Spiropulu: The curveball is that we don’t understand the mass of the Higgs, which is about 125 times the mass of a hydrogen atom.

When we discovered the Higgs, the first thing we expected was to find these other new supersymmetric particles, because the mass we measured was unstable without their presence, but we haven’t found them yet. (If the Higgs field collapsed, we could bubble out into a different universe — and of course that hasn’t happened yet.)

That has been a little bit crushing; for 20 years I’ve been chasing the supersymmetrical particles. So we’re like deer in the headlights: We didn’t find supersymmetry, we didn’t find dark matter as a particle.

Turner makes the case one often hears these days from string theorists: the field may have given up on unification, but it has moved on to something much less boring:

Turner: I feel like things have never been more exciting in particle physics, in terms of the opportunities to understand space and time, matter and energy, and the fundamental particles — if they are even particles. If you asked a particle physicist where the field is going, you’d get a lot of different answers.

But what’s the grand vision? What is so exciting about this field? I was so excited in 1980 about the idea of grand unification, and that now looks small compared to the possibilities ahead.

Turner: The unification of the forces is just part of what’s going on. But it is boring in comparison to the larger questions about space and time. Discussing what space and time are and where they came from is now within the realm of particle physics.

From the perspective of cosmology, the Big Bang is the origin of space and time, at least from the point of view of Einstein’s general relativity. So the origin of the universe, space and time are all connected. And does the universe have an end? Is there a multiverse? How many spaces and times are there? Does that question even make sense?

Spiropulu: To me, by the way, unification is not boring. Just saying.

The problem with the idea that we’ve moved on to a new, far more exciting time in physics, devoted to replacing conventional space-time and exploring the multiverse, is that there’s no actual way to do experiments about any of this (other than the wormholes…). If this is the vision of the coming NAS report, a possible response from the DOE and NSF may be “That’s nice, we can now shut down all those expensive labs and experiments doing the boring stuff and focus on investigating the wormholes that Google’s quantum computer is producing for us.”

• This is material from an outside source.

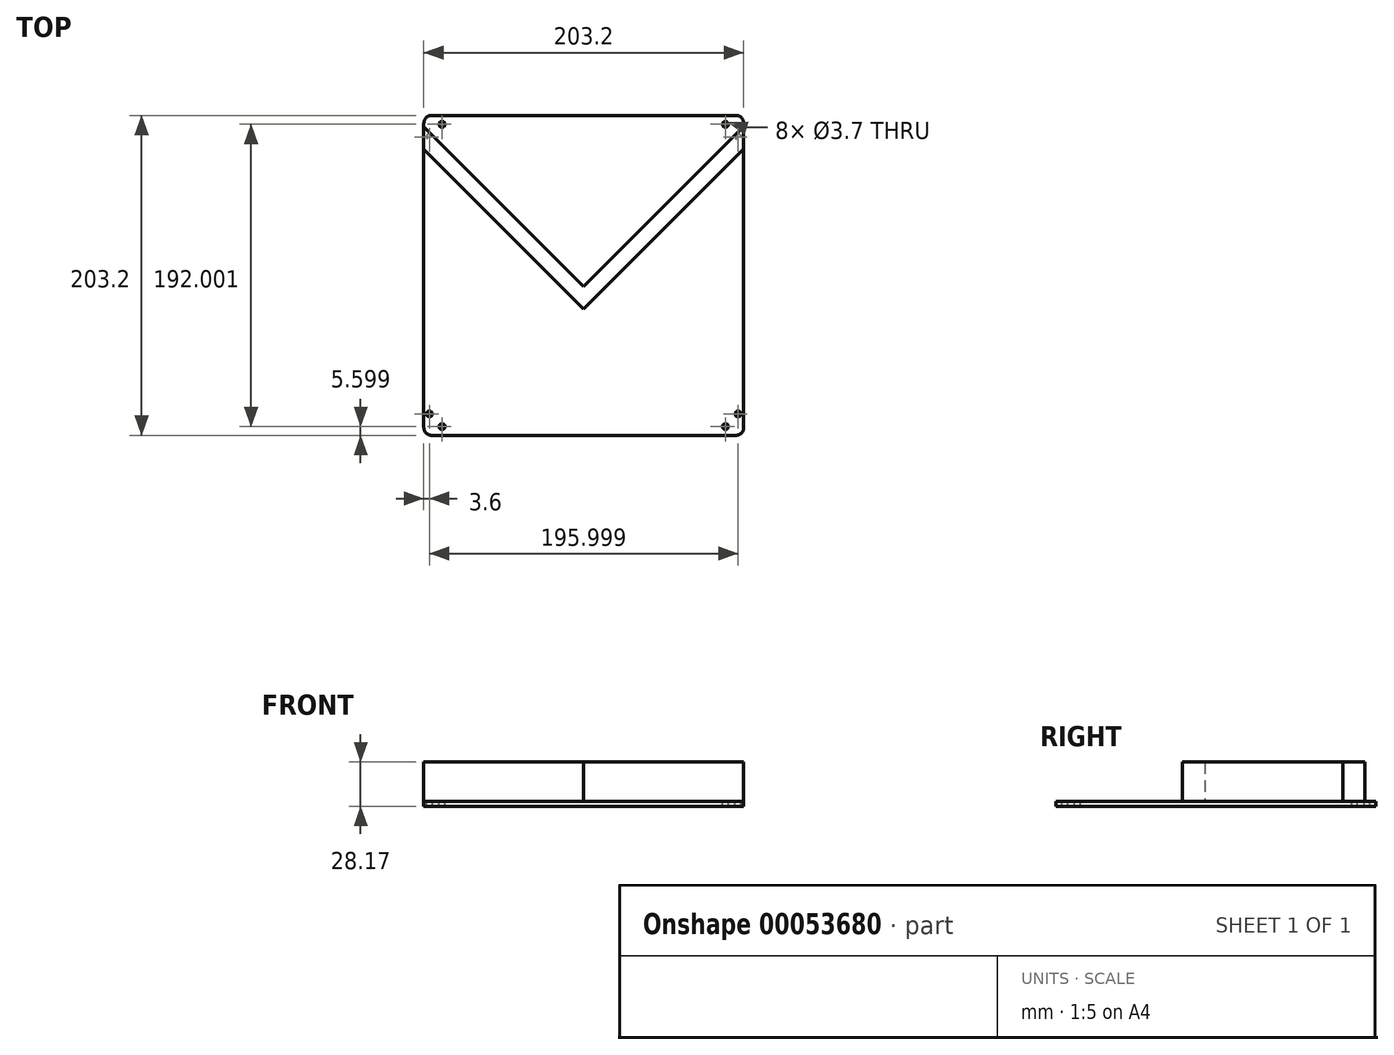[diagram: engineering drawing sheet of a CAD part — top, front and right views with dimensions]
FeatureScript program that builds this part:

Update: Ars Technica has some refreshing anti-hype: Requiem for a string: Charting the rise and fall of a theory of everything, with subtitle “String theory was supposed to explain all of physics. What went wrong?”

It’s a good explanation of what went wrong with string theory, although one might point out that pretty much the same story was first explained by others in detail 20 years ago.

There definitely seems to be a recent trend in popular science articles to finally admit that string theory unification may simply be a failed and now dead idea. This article gets brutal at times:

The dearth of evidence has slaughtered so many members of the supersymmetric family that the whole idea is on very shaky ground, with physicists beginning to have conferences with titles like “Beyond Supersymmetry” and “Oh My God, I Think I Wasted My Career.”